WORK INSTRUCTION: Would you reproduce exactly the lines below from the one holding "Chronic conditions" through the one holding "Insurance card (primary", inclusive, and no others?

DATA:

______

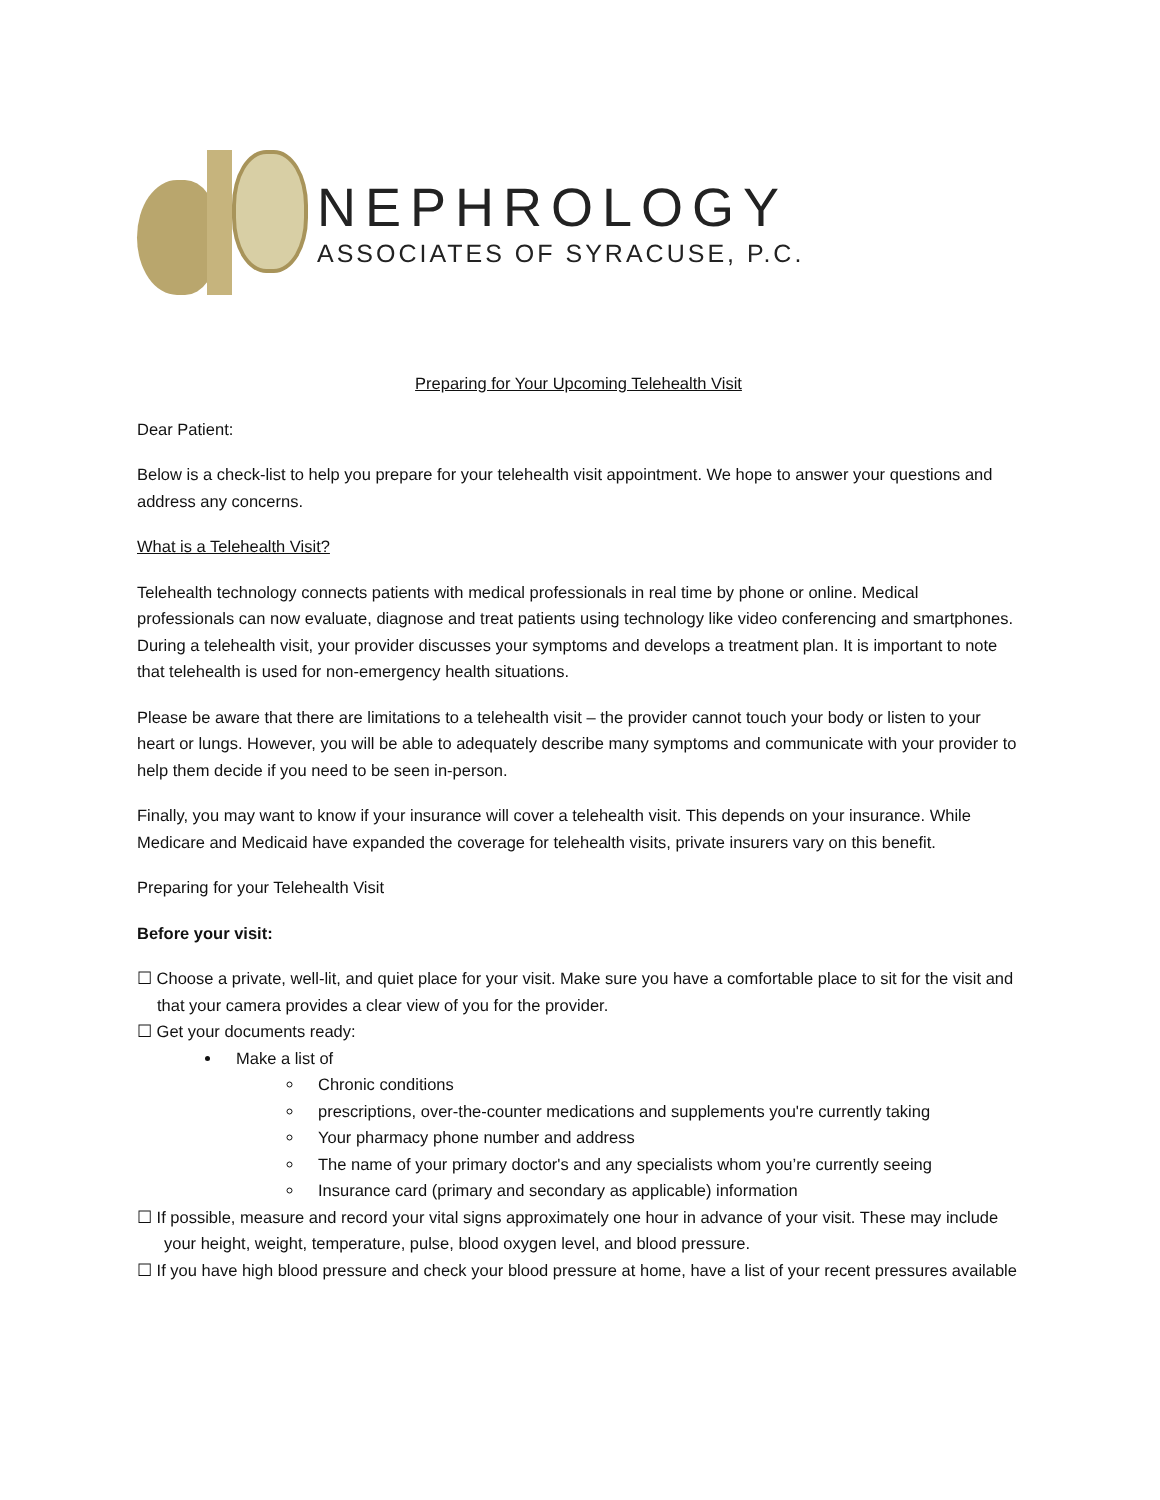NEPHROLOGY
ASSOCIATES OF SYRACUSE, P.C.
Preparing for Your Upcoming Telehealth Visit
Dear Patient:
Below is a check-list to help you prepare for your telehealth visit appointment. We hope to answer your questions and address any concerns.
What is a Telehealth Visit?
Telehealth technology connects patients with medical professionals in real time by phone or online. Medical professionals can now evaluate, diagnose and treat patients using technology like video conferencing and smartphones. During a telehealth visit, your provider discusses your symptoms and develops a treatment plan. It is important to note that telehealth is used for non-emergency health situations.
Please be aware that there are limitations to a telehealth visit – the provider cannot touch your body or listen to your heart or lungs. However, you will be able to adequately describe many symptoms and communicate with your provider to help them decide if you need to be seen in-person.
Finally, you may want to know if your insurance will cover a telehealth visit. This depends on your insurance. While Medicare and Medicaid have expanded the coverage for telehealth visits, private insurers vary on this benefit.
Preparing for your Telehealth Visit
Before your visit:
☐ Choose a private, well-lit, and quiet place for your visit. Make sure you have a comfortable place to sit for the visit and that your camera provides a clear view of you for the provider.
☐ Get your documents ready:
Make a list of
Chronic conditions
prescriptions, over-the-counter medications and supplements you're currently taking
Your pharmacy phone number and address
The name of your primary doctor's and any specialists whom you’re currently seeing
Insurance card (primary and secondary as applicable) information
☐ If possible, measure and record your vital signs approximately one hour in advance of your visit. These may include your height, weight, temperature, pulse, blood oxygen level, and blood pressure.
☐ If you have high blood pressure and check your blood pressure at home, have a list of your recent pressures available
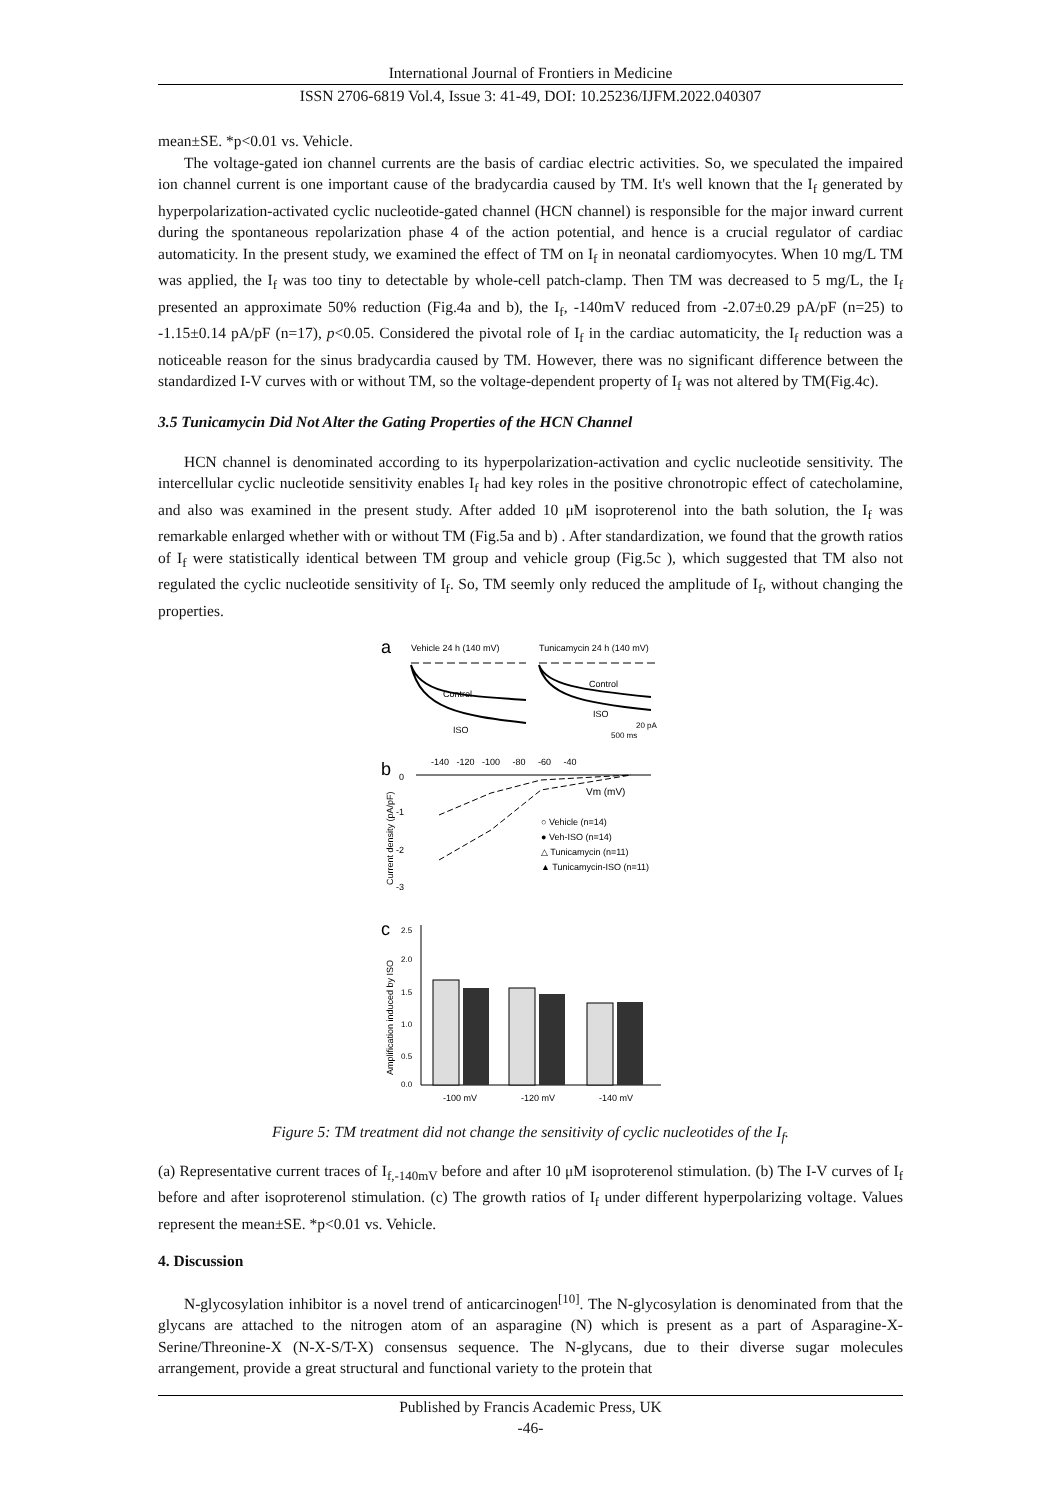International Journal of Frontiers in Medicine
ISSN 2706-6819 Vol.4, Issue 3: 41-49, DOI: 10.25236/IJFM.2022.040307
mean±SE. *p<0.01 vs. Vehicle.
The voltage-gated ion channel currents are the basis of cardiac electric activities. So, we speculated the impaired ion channel current is one important cause of the bradycardia caused by TM. It's well known that the I<sub>f</sub> generated by hyperpolarization-activated cyclic nucleotide-gated channel (HCN channel) is responsible for the major inward current during the spontaneous repolarization phase 4 of the action potential, and hence is a crucial regulator of cardiac automaticity. In the present study, we examined the effect of TM on I<sub>f</sub> in neonatal cardiomyocytes. When 10 mg/L TM was applied, the I<sub>f</sub> was too tiny to detectable by whole-cell patch-clamp. Then TM was decreased to 5 mg/L, the I<sub>f</sub> presented an approximate 50% reduction (Fig.4a and b), the I<sub>f</sub>, -140mV reduced from -2.07±0.29 pA/pF (n=25) to -1.15±0.14 pA/pF (n=17), p<0.05. Considered the pivotal role of I<sub>f</sub> in the cardiac automaticity, the I<sub>f</sub> reduction was a noticeable reason for the sinus bradycardia caused by TM. However, there was no significant difference between the standardized I-V curves with or without TM, so the voltage-dependent property of I<sub>f</sub> was not altered by TM(Fig.4c).
3.5 Tunicamycin Did Not Alter the Gating Properties of the HCN Channel
HCN channel is denominated according to its hyperpolarization-activation and cyclic nucleotide sensitivity. The intercellular cyclic nucleotide sensitivity enables I<sub>f</sub> had key roles in the positive chronotropic effect of catecholamine, and also was examined in the present study. After added 10 μM isoproterenol into the bath solution, the I<sub>f</sub> was remarkable enlarged whether with or without TM (Fig.5a and b) . After standardization, we found that the growth ratios of I<sub>f</sub> were statistically identical between TM group and vehicle group (Fig.5c ), which suggested that TM also not regulated the cyclic nucleotide sensitivity of I<sub>f</sub>. So, TM seemly only reduced the amplitude of I<sub>f</sub>, without changing the properties.
a
Vehicle 24 h (140 mV)
Tunicamycin 24 h (140 mV)
Control
ISO
Control
ISO
20 pA
500 ms
b
-140 -120 -100 -80 -60 -40
Vm (mV)
0
-1
-2
-3
Current density (pA/pF)
○ Vehicle (n=14)
● Veh-ISO (n=14)
△ Tunicamycin (n=11)
▲ Tunicamycin-ISO (n=11)
c
Amplification induced by ISO
2.5
2.0
1.5
1.0
0.5
0.0
-100 mV
-120 mV
-140 mV
Figure 5: TM treatment did not change the sensitivity of cyclic nucleotides of the I<sub>f</sub>.
(a) Representative current traces of I<sub>f,-140mV</sub> before and after 10 μM isoproterenol stimulation. (b) The I-V curves of I<sub>f</sub> before and after isoproterenol stimulation. (c) The growth ratios of I<sub>f</sub> under different hyperpolarizing voltage. Values represent the mean±SE. *p<0.01 vs. Vehicle.
4. Discussion
N-glycosylation inhibitor is a novel trend of anticarcinogen<sup>[10]</sup>. The N-glycosylation is denominated from that the glycans are attached to the nitrogen atom of an asparagine (N) which is present as a part of Asparagine-X-Serine/Threonine-X (N-X-S/T-X) consensus sequence. The N-glycans, due to their diverse sugar molecules arrangement, provide a great structural and functional variety to the protein that
Published by Francis Academic Press, UK
-46-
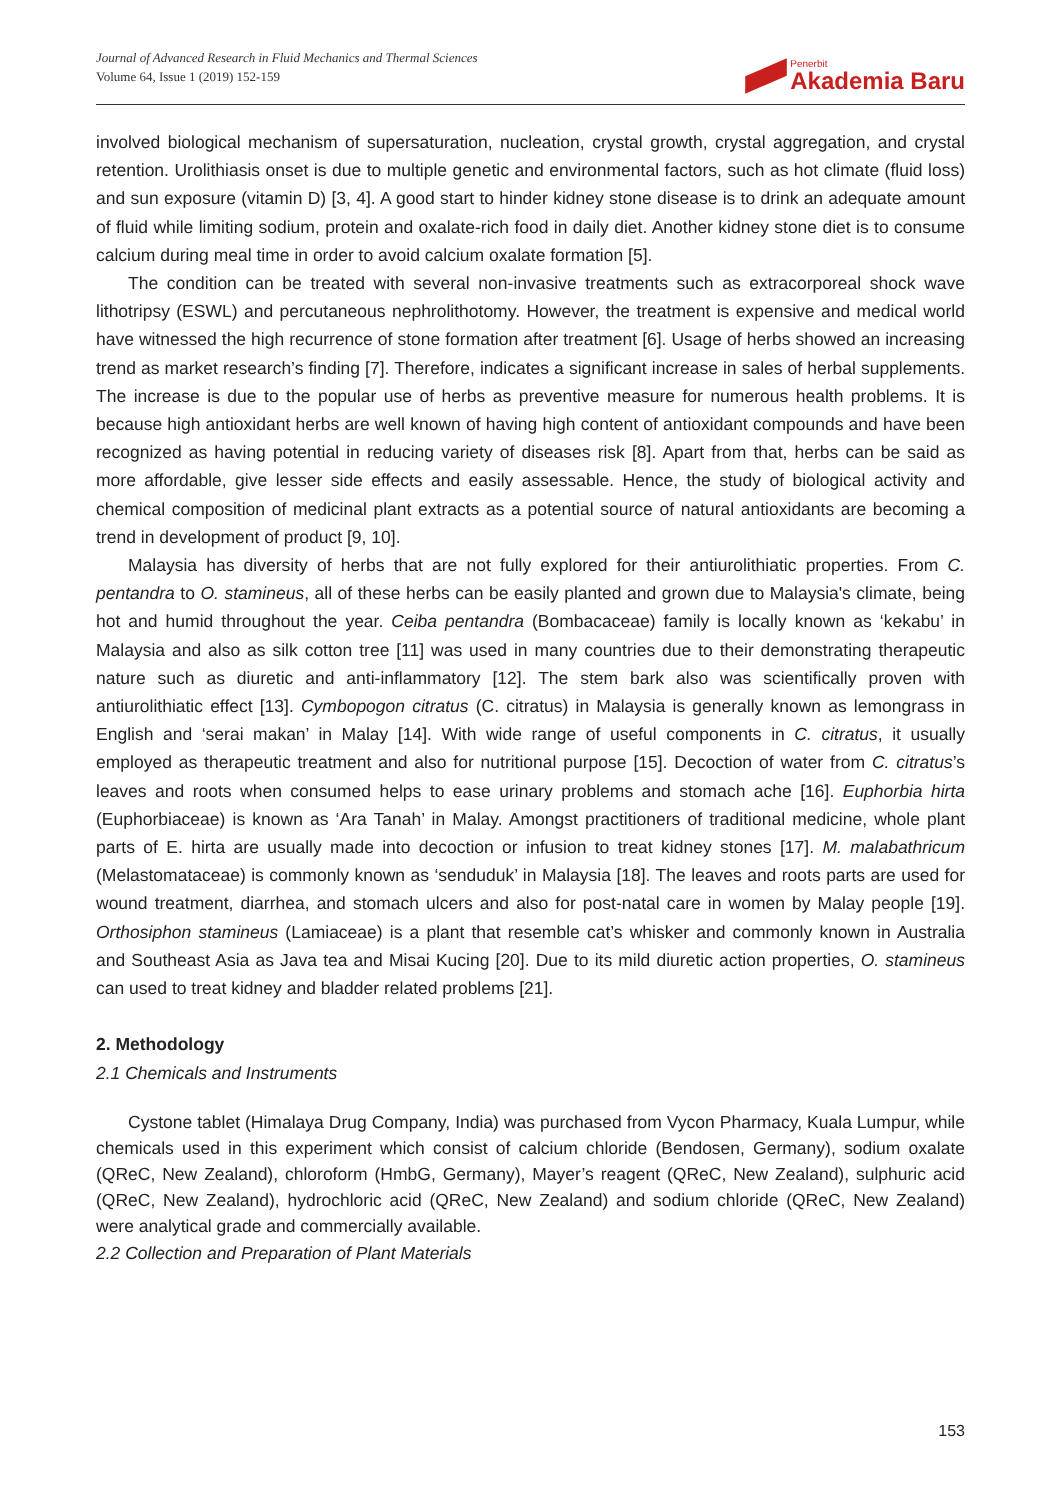Journal of Advanced Research in Fluid Mechanics and Thermal Sciences
Volume 64, Issue 1 (2019) 152-159
Penerbit
Akademia Baru
involved biological mechanism of supersaturation, nucleation, crystal growth, crystal aggregation, and crystal retention. Urolithiasis onset is due to multiple genetic and environmental factors, such as hot climate (fluid loss) and sun exposure (vitamin D) [3, 4]. A good start to hinder kidney stone disease is to drink an adequate amount of fluid while limiting sodium, protein and oxalate-rich food in daily diet. Another kidney stone diet is to consume calcium during meal time in order to avoid calcium oxalate formation [5].
The condition can be treated with several non-invasive treatments such as extracorporeal shock wave lithotripsy (ESWL) and percutaneous nephrolithotomy. However, the treatment is expensive and medical world have witnessed the high recurrence of stone formation after treatment [6]. Usage of herbs showed an increasing trend as market research’s finding [7]. Therefore, indicates a significant increase in sales of herbal supplements. The increase is due to the popular use of herbs as preventive measure for numerous health problems. It is because high antioxidant herbs are well known of having high content of antioxidant compounds and have been recognized as having potential in reducing variety of diseases risk [8]. Apart from that, herbs can be said as more affordable, give lesser side effects and easily assessable. Hence, the study of biological activity and chemical composition of medicinal plant extracts as a potential source of natural antioxidants are becoming a trend in development of product [9, 10].
Malaysia has diversity of herbs that are not fully explored for their antiurolithiatic properties. From C. pentandra to O. stamineus, all of these herbs can be easily planted and grown due to Malaysia's climate, being hot and humid throughout the year. Ceiba pentandra (Bombacaceae) family is locally known as ‘kekabu’ in Malaysia and also as silk cotton tree [11] was used in many countries due to their demonstrating therapeutic nature such as diuretic and anti-inflammatory [12]. The stem bark also was scientifically proven with antiurolithiatic effect [13]. Cymbopogon citratus (C. citratus) in Malaysia is generally known as lemongrass in English and ‘serai makan’ in Malay [14]. With wide range of useful components in C. citratus, it usually employed as therapeutic treatment and also for nutritional purpose [15]. Decoction of water from C. citratus’s leaves and roots when consumed helps to ease urinary problems and stomach ache [16]. Euphorbia hirta (Euphorbiaceae) is known as ‘Ara Tanah’ in Malay. Amongst practitioners of traditional medicine, whole plant parts of E. hirta are usually made into decoction or infusion to treat kidney stones [17]. M. malabathricum (Melastomataceae) is commonly known as ‘senduduk’ in Malaysia [18]. The leaves and roots parts are used for wound treatment, diarrhea, and stomach ulcers and also for post-natal care in women by Malay people [19]. Orthosiphon stamineus (Lamiaceae) is a plant that resemble cat’s whisker and commonly known in Australia and Southeast Asia as Java tea and Misai Kucing [20]. Due to its mild diuretic action properties, O. stamineus can used to treat kidney and bladder related problems [21].
2. Methodology
2.1 Chemicals and Instruments
Cystone tablet (Himalaya Drug Company, India) was purchased from Vycon Pharmacy, Kuala Lumpur, while chemicals used in this experiment which consist of calcium chloride (Bendosen, Germany), sodium oxalate (QReC, New Zealand), chloroform (HmbG, Germany), Mayer’s reagent (QReC, New Zealand), sulphuric acid (QReC, New Zealand), hydrochloric acid (QReC, New Zealand) and sodium chloride (QReC, New Zealand) were analytical grade and commercially available.
2.2 Collection and Preparation of Plant Materials
153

______

ANSWER TO THIS TASK:
Chronic conditions
prescriptions, over-the-counter medications and supplements you're currently taking
Your pharmacy phone number and address
The name of your primary doctor's and any specialists whom you’re currently seeing
Insurance card (primary and secondary as applicable) information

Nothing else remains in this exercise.